DATA PROVIDED:
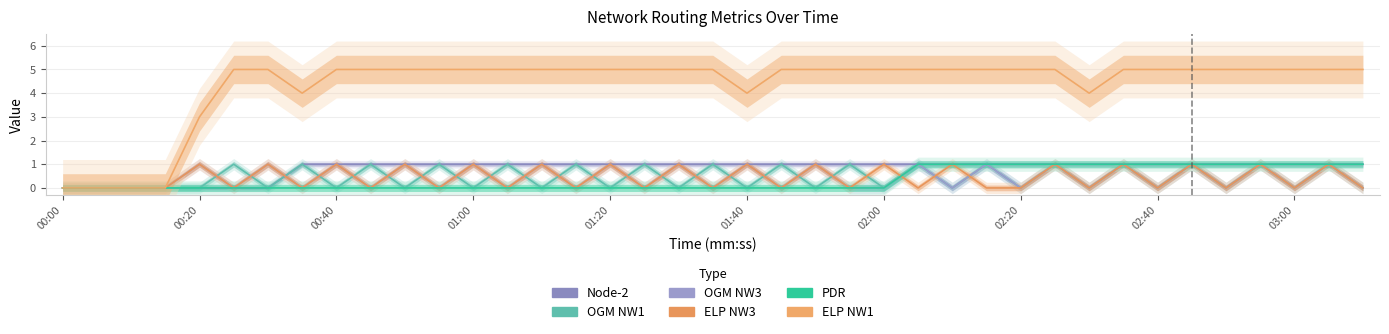

How many ELP NW1 values are between 5 and 6?

31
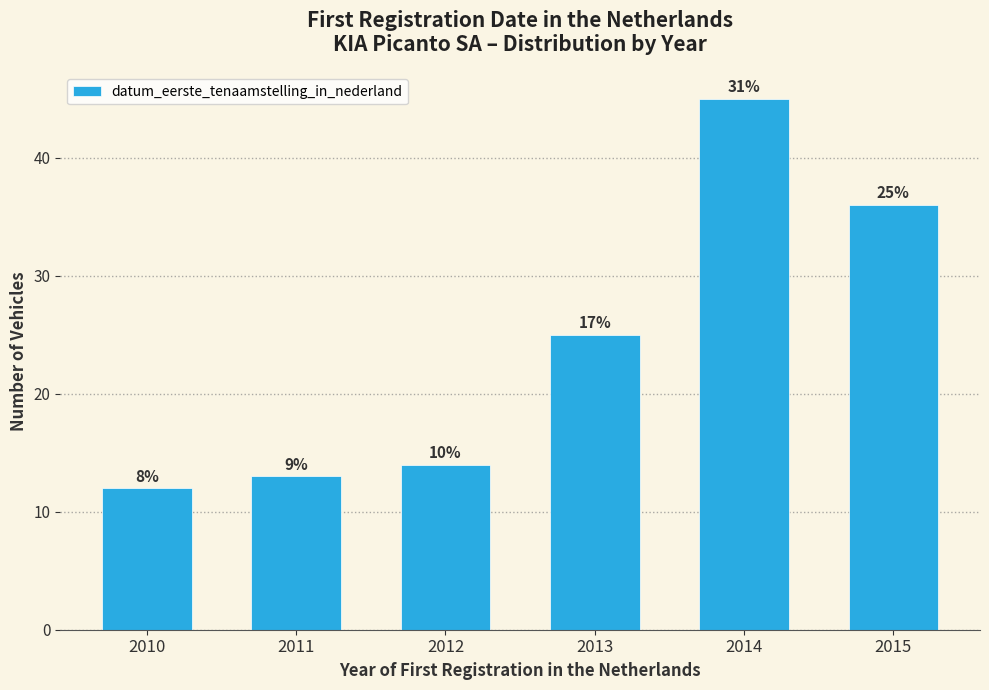

How many bars are there in total?

6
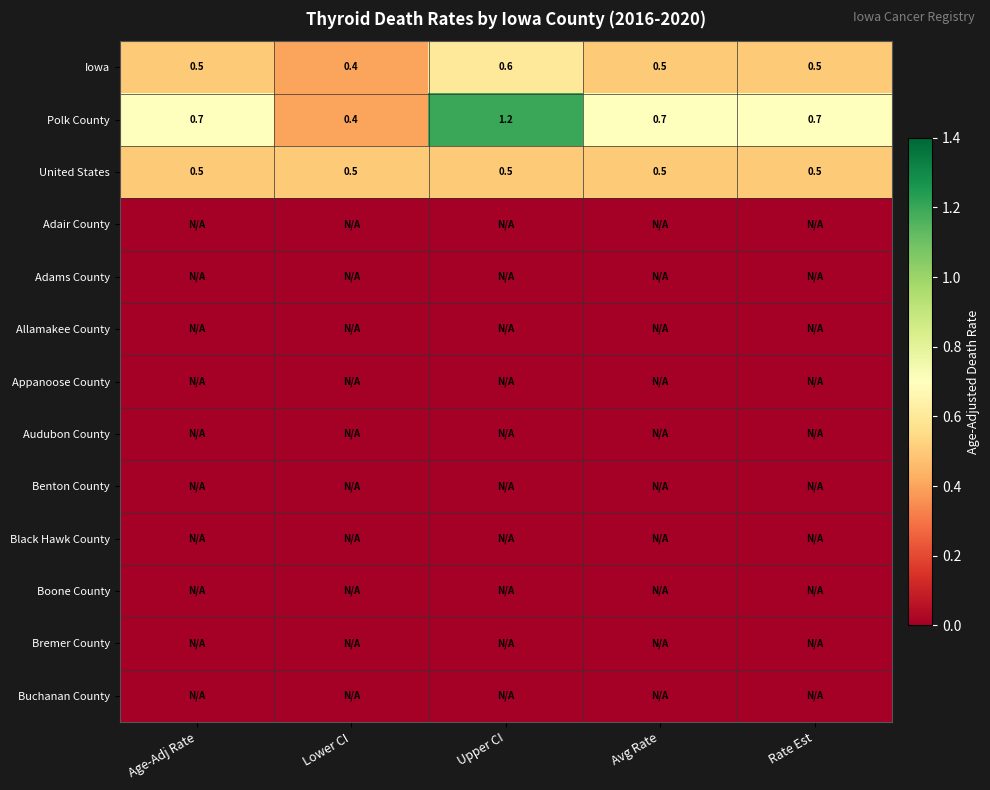

What is the sum of the United States values at Lower CI and Rate Est?

1.0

TASK DESCRIPTION: Repeat the lines above word for word, leaving out the pictures.

WORKED SOLUTION:
How many ELP NW1 values are between 5 and 6?

31

How many bars are there in total?

6

What is the sum of the United States values at Lower CI and Rate Est?

1.0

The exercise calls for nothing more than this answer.